You need to send your existing data to elasticsearch.
That means:

  • Read from the database (SELECT * from TABLE)
  • Convert each record to a JSON Document
  • Send the json document to elasticsearch, preferably using the _bulk API.

Logstash can help for that. But I'd recommend modifying the application layer if possible and send data to elasticsearch in the same "transaction" as you are sending your data to the database.

I shared most of my thoughts there: https://david.pilato.fr/blog/2015-05-09-advanced-search-for-your-legacy-application/

Have also a look at this "live coding" recording.

2 Likes

Thanks a lot...

I have started using logstash in beginning. but on later stage I have started liking python. and most all my pipeline now converted to python.
python gives me more control on transformation of data then logstash.

Hi Sachin,

Could you elaborate a little bit on how to? Would you please share some documents if possible?

Thanks

Li

it all depends on what database you use and what are your use cases are.

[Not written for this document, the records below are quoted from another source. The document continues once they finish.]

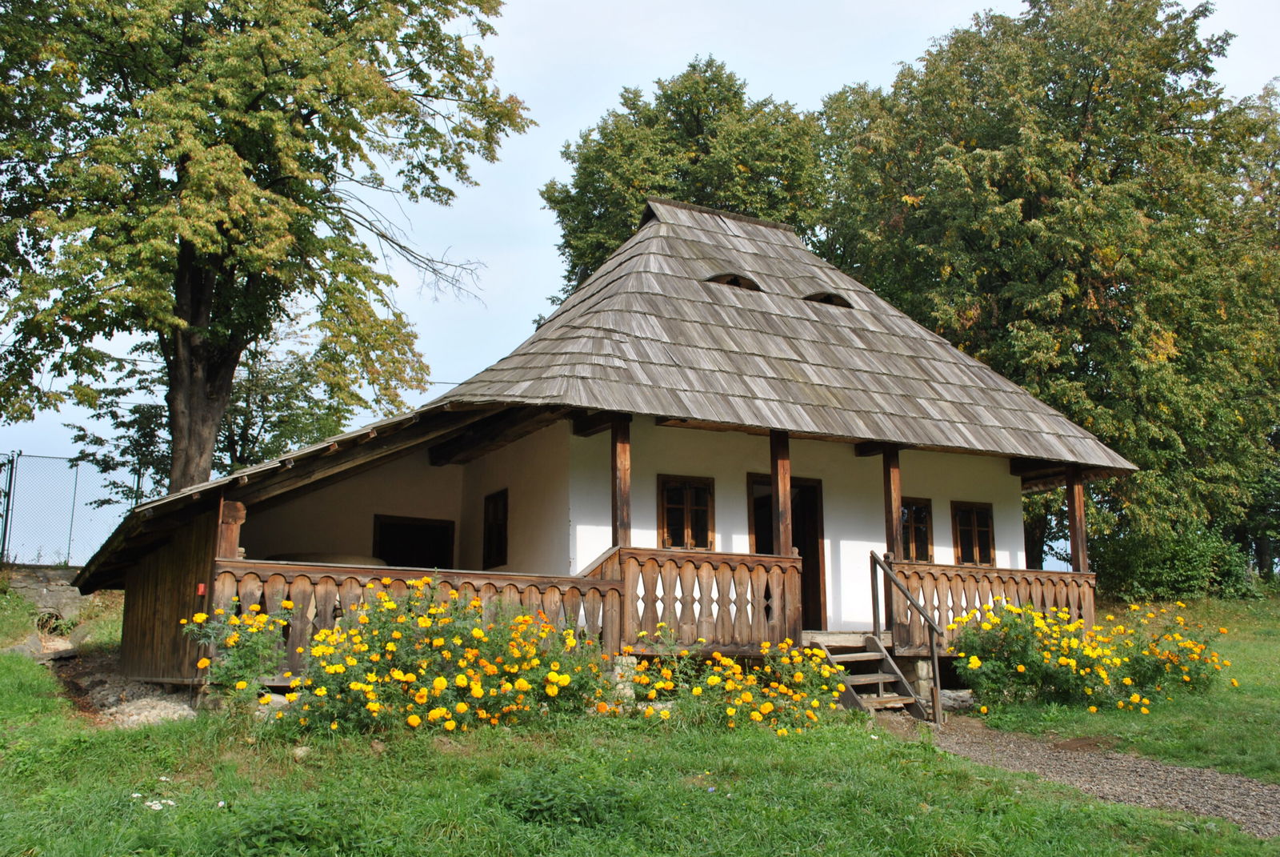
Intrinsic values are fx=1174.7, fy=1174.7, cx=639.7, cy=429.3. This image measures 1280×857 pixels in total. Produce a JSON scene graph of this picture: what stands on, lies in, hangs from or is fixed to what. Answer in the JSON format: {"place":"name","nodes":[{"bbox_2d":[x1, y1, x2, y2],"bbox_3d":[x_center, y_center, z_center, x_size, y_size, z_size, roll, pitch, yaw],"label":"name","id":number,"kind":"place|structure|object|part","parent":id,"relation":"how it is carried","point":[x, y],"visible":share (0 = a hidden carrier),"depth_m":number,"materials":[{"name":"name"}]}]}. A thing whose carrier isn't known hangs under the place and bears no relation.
{"place":"outdoors","nodes":[
{"label":"outdoors","id":0,"kind":"place"},
{"bbox_2d":[2,563,86,627],"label":"stone wall","id":1,"kind":"structure","parent":0,"point":[61,573],"depth_m":19.98,"materials":[{"name":"grey stone"}]},
{"bbox_2d":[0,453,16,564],"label":"fence post","id":2,"kind":"object","parent":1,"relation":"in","point":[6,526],"visible":0.94,"depth_m":22.36,"materials":[{"name":"metal"}]},
{"bbox_2d":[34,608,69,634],"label":"drain pipe","id":3,"kind":"object","parent":1,"relation":"in","point":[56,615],"visible":0.62,"depth_m":19.09,"materials":[{"name":"grey concrete"}]},
{"bbox_2d":[0,452,142,566],"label":"chain-link fence","id":4,"kind":"object","parent":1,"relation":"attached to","point":[3,543],"visible":0.78,"depth_m":22.69,"materials":[{"name":"metal"}]},
{"bbox_2d":[40,643,200,727],"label":"gravel patch","id":5,"kind":"structure","parent":0,"point":[134,718],"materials":[{"name":"grey gravel"}]},
{"bbox_2d":[80,198,1143,702],"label":"house","id":6,"kind":"structure","parent":0,"point":[1018,518],"depth_m":13.74,"materials":[{"name":"wood"}]},
{"bbox_2d":[196,582,206,595],"bbox_3d":[-3.872,1.422,10.349,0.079,0.143,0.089,5,-11,-29],"label":"red sign","id":7,"kind":"object","parent":6,"relation":"attached to","point":[202,590],"visible":0.84,"depth_m":10.32,"materials":[{"name":"red"}]},
{"bbox_2d":[214,500,244,560],"bbox_3d":[-3.665,1.025,10.364,0.233,0.787,0.238,5,-11,-29],"label":"wooden post","id":8,"kind":"object","parent":6,"relation":"attached to","point":[229,543],"visible":0.56,"depth_m":10.31,"materials":[{"name":"brown wood"}]},
{"bbox_2d":[267,551,390,566],"bbox_3d":[-3.445,1.791,13.038,1.485,0.760,1.460,5,-11,-29],"label":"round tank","id":9,"kind":"object","parent":6,"relation":"in","point":[371,563],"visible":0.2,"depth_m":12.52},
{"bbox_2d":[373,514,455,568],"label":"window","id":10,"kind":"structure","parent":6,"relation":"in","point":[424,566],"depth_m":15.49,"materials":[{"name":"wood"}]},
{"bbox_2d":[211,557,619,678],"bbox_3d":[-1.986,1.657,10.451,3.351,0.971,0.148,5,-11,-29],"label":"wooden railing","id":11,"kind":"object","parent":6,"relation":"attached to","point":[224,590],"visible":0.41,"depth_m":10.39,"materials":[{"name":"brown wood"}]},
{"bbox_2d":[482,488,508,566],"bbox_3d":[-1.717,1.245,14.582,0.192,1.106,0.773,5,-11,-29],"label":"window","id":12,"kind":"structure","parent":6,"relation":"in","point":[490,538],"depth_m":14.67,"materials":[{"name":"brown wood"}]},
{"bbox_2d":[610,414,631,546],"bbox_3d":[-0.193,0.576,11.661,0.198,1.507,0.209,5,-11,-29],"label":"wooden post","id":13,"kind":"object","parent":6,"relation":"attached to","point":[625,493],"visible":0.76,"depth_m":11.61,"materials":[{"name":"brown wood"}]},
{"bbox_2d":[657,473,714,550],"bbox_3d":[0.507,0.984,13.147,0.744,1.062,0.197,5,-11,-29],"label":"window","id":14,"kind":"structure","parent":6,"relation":"in","point":[674,506],"depth_m":13.13,"materials":[{"name":"brown wood"}]},
{"bbox_2d":[613,544,804,652],"bbox_3d":[0.693,1.649,11.640,2.446,0.995,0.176,5,-11,-29],"label":"wooden railing","id":15,"kind":"object","parent":6,"relation":"attached to","point":[637,560],"visible":0.82,"depth_m":11.56,"materials":[{"name":"brown wood"}]},
{"bbox_2d":[704,271,762,290],"bbox_3d":[1.128,-1.881,15.355,0.820,0.342,0.677,5,-11,-29],"label":"roof vent","id":16,"kind":"object","parent":6,"relation":"in","point":[734,281],"visible":0.44,"depth_m":15.12,"materials":[{"name":"grey wood"}]},
{"bbox_2d":[769,431,792,556],"bbox_3d":[1.495,0.722,12.420,0.213,1.535,0.220,5,-11,-29],"label":"wooden post","id":17,"kind":"object","parent":6,"relation":"attached to","point":[782,513],"visible":0.75,"depth_m":12.36,"materials":[{"name":"brown wood"}]},
{"bbox_2d":[748,473,825,632],"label":"doorway","id":18,"kind":"structure","parent":6,"relation":"in","point":[818,548],"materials":[{"name":"brown wood"}]},
{"bbox_2d":[803,290,854,307],"bbox_3d":[2.458,-1.733,16.164,0.742,0.336,0.735,5,-11,-29],"label":"roof vent","id":19,"kind":"object","parent":6,"relation":"in","point":[825,298],"visible":0.47,"depth_m":15.90,"materials":[{"name":"grey wood"}]},
{"bbox_2d":[882,447,903,562],"bbox_3d":[2.869,0.852,13.329,0.212,1.445,0.219,5,-11,-29],"label":"wooden post","id":20,"kind":"object","parent":6,"relation":"attached to","point":[890,513],"visible":0.76,"depth_m":13.28,"materials":[{"name":"brown wood"}]},
{"bbox_2d":[898,497,933,562],"bbox_3d":[3.391,1.348,14.943,0.765,1.013,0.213,5,-11,-29],"label":"window","id":21,"kind":"structure","parent":6,"relation":"in","point":[922,528],"depth_m":14.98,"materials":[{"name":"brown wood"}]},
{"bbox_2d":[950,500,995,566],"bbox_3d":[4.346,1.419,15.454,0.758,1.039,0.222,5,-11,-29],"label":"window","id":22,"kind":"structure","parent":6,"relation":"in","point":[973,526],"depth_m":15.45,"materials":[{"name":"brown wood"}]},
{"bbox_2d":[884,560,1095,650],"bbox_3d":[4.055,2.023,13.591,3.763,0.940,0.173,5,-11,-29],"label":"wooden railing","id":23,"kind":"object","parent":6,"relation":"attached to","point":[1070,575],"visible":0.53,"depth_m":13.53,"materials":[{"name":"brown wood"}]},
{"bbox_2d":[1065,466,1087,572],"bbox_3d":[5.512,1.162,14.801,0.213,1.561,0.220,5,-11,-29],"label":"wooden post","id":24,"kind":"object","parent":6,"relation":"attached to","point":[1075,535],"visible":0.73,"depth_m":14.75,"materials":[{"name":"brown wood"}]},
{"bbox_2d":[0,0,1279,547],"label":"sky","id":25,"kind":"structure","parent":0,"point":[532,253],"materials":[{"name":"blue"}]},
{"bbox_2d":[0,598,1279,856],"label":"lawn","id":26,"kind":"structure","parent":0,"point":[191,788],"materials":[{"name":"green plant"}]},
{"bbox_2d":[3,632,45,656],"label":"rock","id":27,"kind":"object","parent":26,"relation":"on","point":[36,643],"visible":0.64,"depth_m":15.36,"materials":[{"name":"grey stone"}]},
{"bbox_2d":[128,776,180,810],"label":"white flower","id":28,"kind":"object","parent":26,"relation":"on","point":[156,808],"visible":0.76,"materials":[{"name":"white plant"}]},
{"bbox_2d":[183,600,290,715],"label":"yellow flowers","id":29,"kind":"object","parent":26,"relation":"on","point":[198,618],"visible":0.85,"depth_m":9.29,"materials":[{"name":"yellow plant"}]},
{"bbox_2d":[291,744,311,760],"bbox_3d":[-2.367,2.270,8.224,0.180,0.112,0.180,-4,-10,24],"label":"rock","id":30,"kind":"object","parent":26,"relation":"on","point":[299,750],"visible":0.72,"depth_m":8.18,"materials":[{"name":"stone"}]},
{"bbox_2d":[268,581,617,738],"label":"yellow flowers","id":31,"kind":"object","parent":26,"relation":"on","point":[439,680],"visible":0.94,"depth_m":9.06,"materials":[{"name":"plant"}]},
{"bbox_2d":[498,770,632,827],"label":"weed","id":32,"kind":"object","parent":26,"relation":"on","point":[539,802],"visible":0.86,"depth_m":6.49,"materials":[{"name":"green plant"}]},
{"bbox_2d":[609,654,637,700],"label":"stone block","id":33,"kind":"structure","parent":26,"relation":"on","point":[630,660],"depth_m":10.74,"materials":[{"name":"white stone"}]},
{"bbox_2d":[621,633,853,731],"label":"yellow flowers","id":34,"kind":"object","parent":26,"relation":"on","point":[712,680],"visible":0.91,"depth_m":10.13,"materials":[{"name":"plant"}]},
{"bbox_2d":[816,634,927,719],"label":"wooden steps","id":35,"kind":"structure","parent":26,"relation":"on","point":[880,680],"depth_m":12.04,"materials":[{"name":"brown wood"}]},
{"bbox_2d":[868,548,943,722],"bbox_3d":[2.827,2.102,12.288,0.163,1.922,1.276,5,-11,-29],"label":"handrail","id":36,"kind":"object","parent":35,"relation":"attached to","point":[935,700],"visible":0.99,"depth_m":12.29,"materials":[{"name":"brown wood"}]},
{"bbox_2d":[912,658,933,705],"bbox_3d":[2.975,2.722,12.525,0.299,0.550,0.315,5,-11,-29],"label":"stone pillar","id":37,"kind":"structure","parent":26,"relation":"on","point":[925,668],"depth_m":12.41,"materials":[{"name":"grey stone"}]},
{"bbox_2d":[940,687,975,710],"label":"rock","id":38,"kind":"object","parent":26,"relation":"on","point":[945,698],"visible":0.6,"depth_m":12.52,"materials":[{"name":"grey stone"}]},
{"bbox_2d":[945,599,1231,717],"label":"yellow flowers","id":39,"kind":"object","parent":26,"relation":"on","point":[1066,660],"visible":0.95,"depth_m":11.94,"materials":[{"name":"plant"}]},
{"bbox_2d":[1091,522,1259,600],"bbox_3d":[10.943,2.838,24.267,3.240,1.831,3.007,5,-11,-29],"label":"shrub","id":40,"kind":"object","parent":26,"relation":"on","point":[1153,570],"visible":0.74,"depth_m":23.48,"materials":[{"name":"green plant"}]},
{"bbox_2d":[908,713,1279,838],"label":"gravel path","id":41,"kind":"structure","parent":0,"point":[1266,790],"materials":[{"name":"grey gravel"}]},
{"label":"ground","id":42,"kind":"structure","parent":0},
{"bbox_2d":[66,339,364,495],"bbox_3d":[-9.828,1.076,28.390,6.879,7.597,6.845,5,-11,-29],"label":"tree","id":43,"kind":"object","parent":42,"relation":"on","point":[229,446],"visible":0.44,"depth_m":27.47,"materials":[{"name":"green plant"}]},
{"bbox_2d":[0,0,529,501],"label":"tree","id":44,"kind":"object","parent":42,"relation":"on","point":[304,116],"visible":0.99,"depth_m":19.80,"materials":[{"name":"plant"}]},
{"label":"tree trunk","id":45,"kind":"part","parent":44,"relation":"part of","materials":[{"name":"brown wood"}]},
{"bbox_2d":[542,56,831,294],"bbox_3d":[1.572,-2.009,34.227,8.945,17.090,8.973,2,-10,-12],"label":"tree","id":46,"kind":"object","parent":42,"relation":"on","point":[567,190],"visible":0.56,"depth_m":32.87,"materials":[{"name":"green plant"}]},
{"bbox_2d":[814,0,1279,584],"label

for example logstash was little harder to learn for me as it sometime requires grok pattern and all new filters. but there is a document in elk which are very good. I have a logstash code with 400 lines.

While python was easy for me to learn. you can repet the function that you use in one pipeline to second without copying to code.

The DB would be Sql Server....
I will check out the elastic documents using phython to ingest data from RDBMS, it seemed that I saw one but it was for ELK on Elastic cloud... I will check again.

Thanks

what you looking for? how to make connection to sql server using python?

    ### Now read from SQLSErver and process and write back to ELK
    server = 'tcp:<servername>'
    database = '<db_name>'
    username = '<username>'
    password = '<password>'

    cnxn = pyodbc.connect('DRIVER={ODBC Driver 17 for SQL Server};SERVER=' + server + ';DATABASE=' + database + ';UID=' + username + ';PWD=' + password)

    your_sql = """ select * from your_table_name """
    # Read data from SQLSearver to dataframe
    df = pandas.read_sql(your_sql, cnxn)

and this is how you make connection to elk, this is for elasticsearch 7.x python library

es = Elasticsearch(elastic_hostnames, http_auth=(elastic_admin_user, elastic_admin_passwd), port=9200,
                           sniff_on_start=True,
                           sniff_on_connection_fail=True,
                           sniffer_timeout=3600,
                           timeout=3600, max_retries=4, retry_on_timeout=True
                           )

this is how you use bulk write. where mylist is ( list of dictionaries)

pb = helpers.bulk(es, mylist)

Hi Sachin,

Many thanks.. indeed. I'm trying to find the way using Python Library to read data from SQL DB to ELK and compare it with using JDBC on Logstash.
Thank you very much for your information, it really helps a lot..

Li

This topic was automatically closed 28 days after the last reply. New replies are no longer allowed.